所给文本
* * * * * * * * *

JAVA IO之DataInputStream的方法readUTF(DataInput in)分析

最新推荐文章于 2021-03-06 22:50:03 发布

胖子胖胖胖胖

最新推荐文章于 2021-03-06 22:50:03 发布

阅读量1.0k

点赞数 2

分类专栏： java

原文链接：https://www.cnblogs.com/skywang12345/p/io_14.html?tdsourcetag=s_pcqq_aiomsg

版权

java 专栏收录该内容

9 篇文章 0 订阅

订阅专栏

DataInputStream

作用：“允许应用程序以与机器无关方式从底层输入流中读取基本 Java 数据类型。应用程序可以使用数据输出流写入稍后由数据输入流读取的数据。”

这部分是转载的：

DataInputStream的readUTF(DataInput in)源码分析：

public final static String readUTF(DataInput in) throws IOException {
    // 从“数据输入流”中读取“无符号的short类型”的值：
    // 注意：UTF-8输入流的前2个字节是数据的长度
    int utflen = in.readUnsignedShort();
    byte[] bytearr = null;
    char[] chararr = null;

    // 如果in本身是“数据输入流”，
    // 则，设置字节数组bytearr = "数据输入流"的成员bytearr
    //     设置字符数组chararr = "数据输入流"的成员chararr
    // 否则的话，新建数组bytearr和chararr
    if (in instanceof DataInputStream) {
        DataInputStream dis = (DataInputStream)in;
        if (dis.bytearr.length < utflen){
            dis.bytearr = new byte[utflen*2];
            dis.chararr = new char[utflen*2];
        }
        chararr = dis.chararr;
        bytearr = dis.bytearr;
    } else {
        bytearr = new byte[utflen];
        chararr = new char[utflen];
    }

    int c, char2, char3;
    int count = 0;
    int chararr_count=0;

    // 从“数据输入流”中读取数据并存储到字节数组bytearr中；从bytearr的位置0开始存储，存储长度为utflen。
    // 注意，这里是存储到字节数组！而且读取的是全部的数据。
    in.readFully(bytearr, 0, utflen);

    // 将“字节数组bytearr”中的数据 拷贝到 “字符数组chararr”中
    // 注意：这里相当于“预处理的输入流中单字节的符号”，因为UTF-8是1-4个字节可变的。
    while (count < utflen) {
        // 将每个字节转换成int值
        c = (int) bytearr[count] & 0xff;
        // UTF-8的每个字节的值都不会超过127；所以，超过127，则退出。
        if (c > 127) break;
        count++;
        // 将c保存到“字符数组chararr”中
        chararr[chararr_count++]=(char)c;
    }

    // 处理完输入流中单字节的符号之后，接下来我们继续处理。
    while (count < utflen) {
        // 下面语句执行了2步操作。
        // (01) 将字节由 “byte类型” 转换成 “int类型”。
        //      例如， “11001010” 转换成int之后，是 “00000000 00000000 00000000 11001010”
        // (02) 将 “int类型” 的数据左移4位
        //      例如， “00000000 00000000 00000000 11001010” 左移4位之后，变成 “00000000 00000000 00000000 00001100”

* * * * * * * * *

列出 readUTF 源码分析中以 int 类型声明的全部局部变量名。

* * * * * * * * *

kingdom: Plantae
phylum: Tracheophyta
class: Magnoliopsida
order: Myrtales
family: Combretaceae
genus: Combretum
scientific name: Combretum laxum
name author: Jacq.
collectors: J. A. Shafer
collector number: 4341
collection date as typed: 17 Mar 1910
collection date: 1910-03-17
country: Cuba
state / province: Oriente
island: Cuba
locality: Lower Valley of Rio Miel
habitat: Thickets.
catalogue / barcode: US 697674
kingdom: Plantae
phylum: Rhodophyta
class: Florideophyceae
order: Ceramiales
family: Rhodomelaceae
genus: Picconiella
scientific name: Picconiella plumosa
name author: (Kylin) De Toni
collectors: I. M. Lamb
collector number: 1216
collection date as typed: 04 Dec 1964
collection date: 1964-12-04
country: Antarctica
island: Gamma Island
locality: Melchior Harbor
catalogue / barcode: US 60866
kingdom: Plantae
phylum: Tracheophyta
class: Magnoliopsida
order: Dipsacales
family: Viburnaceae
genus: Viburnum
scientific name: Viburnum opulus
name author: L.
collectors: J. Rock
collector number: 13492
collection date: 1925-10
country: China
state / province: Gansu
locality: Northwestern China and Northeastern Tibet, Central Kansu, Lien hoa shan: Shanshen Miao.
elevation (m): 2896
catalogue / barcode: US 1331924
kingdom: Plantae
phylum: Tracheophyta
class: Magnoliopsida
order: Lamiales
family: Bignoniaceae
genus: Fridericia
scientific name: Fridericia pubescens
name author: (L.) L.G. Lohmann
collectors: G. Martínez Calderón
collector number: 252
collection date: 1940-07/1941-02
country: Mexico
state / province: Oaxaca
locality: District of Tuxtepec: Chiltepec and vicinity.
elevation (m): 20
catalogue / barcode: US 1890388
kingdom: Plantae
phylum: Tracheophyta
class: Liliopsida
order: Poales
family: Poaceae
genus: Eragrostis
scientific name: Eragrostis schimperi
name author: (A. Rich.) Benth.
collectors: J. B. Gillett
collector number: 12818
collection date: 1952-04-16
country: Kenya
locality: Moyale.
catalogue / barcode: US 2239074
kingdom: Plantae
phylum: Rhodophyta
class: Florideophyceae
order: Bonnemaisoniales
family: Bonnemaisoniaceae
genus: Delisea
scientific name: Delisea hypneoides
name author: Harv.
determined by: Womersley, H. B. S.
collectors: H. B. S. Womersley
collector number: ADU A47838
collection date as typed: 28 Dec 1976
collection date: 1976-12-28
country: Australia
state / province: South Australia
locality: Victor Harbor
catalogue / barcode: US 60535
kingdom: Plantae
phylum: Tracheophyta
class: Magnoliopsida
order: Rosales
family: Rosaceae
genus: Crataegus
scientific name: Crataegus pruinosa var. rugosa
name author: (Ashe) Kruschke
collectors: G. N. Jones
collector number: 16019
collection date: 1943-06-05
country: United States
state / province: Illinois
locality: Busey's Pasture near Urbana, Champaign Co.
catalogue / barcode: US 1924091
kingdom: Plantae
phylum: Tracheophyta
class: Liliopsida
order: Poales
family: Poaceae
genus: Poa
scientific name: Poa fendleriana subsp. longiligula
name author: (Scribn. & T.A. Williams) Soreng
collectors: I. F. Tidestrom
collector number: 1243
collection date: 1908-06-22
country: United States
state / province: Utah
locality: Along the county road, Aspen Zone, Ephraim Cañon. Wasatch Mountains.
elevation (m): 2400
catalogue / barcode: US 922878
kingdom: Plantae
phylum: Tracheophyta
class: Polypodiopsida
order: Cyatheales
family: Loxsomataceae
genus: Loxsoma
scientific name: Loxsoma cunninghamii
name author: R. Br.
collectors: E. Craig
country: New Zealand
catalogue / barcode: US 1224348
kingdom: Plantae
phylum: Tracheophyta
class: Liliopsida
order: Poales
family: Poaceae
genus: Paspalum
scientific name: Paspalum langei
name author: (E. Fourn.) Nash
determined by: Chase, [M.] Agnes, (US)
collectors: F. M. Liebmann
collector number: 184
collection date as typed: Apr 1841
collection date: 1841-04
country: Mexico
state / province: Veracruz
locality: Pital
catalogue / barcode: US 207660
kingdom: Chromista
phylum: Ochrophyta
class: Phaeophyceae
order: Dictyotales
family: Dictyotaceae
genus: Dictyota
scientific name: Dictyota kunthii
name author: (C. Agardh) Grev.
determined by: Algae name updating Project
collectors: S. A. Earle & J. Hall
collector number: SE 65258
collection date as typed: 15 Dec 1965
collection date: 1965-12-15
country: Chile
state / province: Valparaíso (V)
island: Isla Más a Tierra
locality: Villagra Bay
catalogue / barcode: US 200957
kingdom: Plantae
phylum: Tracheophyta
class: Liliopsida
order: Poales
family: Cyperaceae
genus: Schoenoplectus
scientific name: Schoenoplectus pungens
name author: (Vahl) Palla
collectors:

* * * * * * * * *

任务结果
utflen、c、char2、char3、count、chararr_count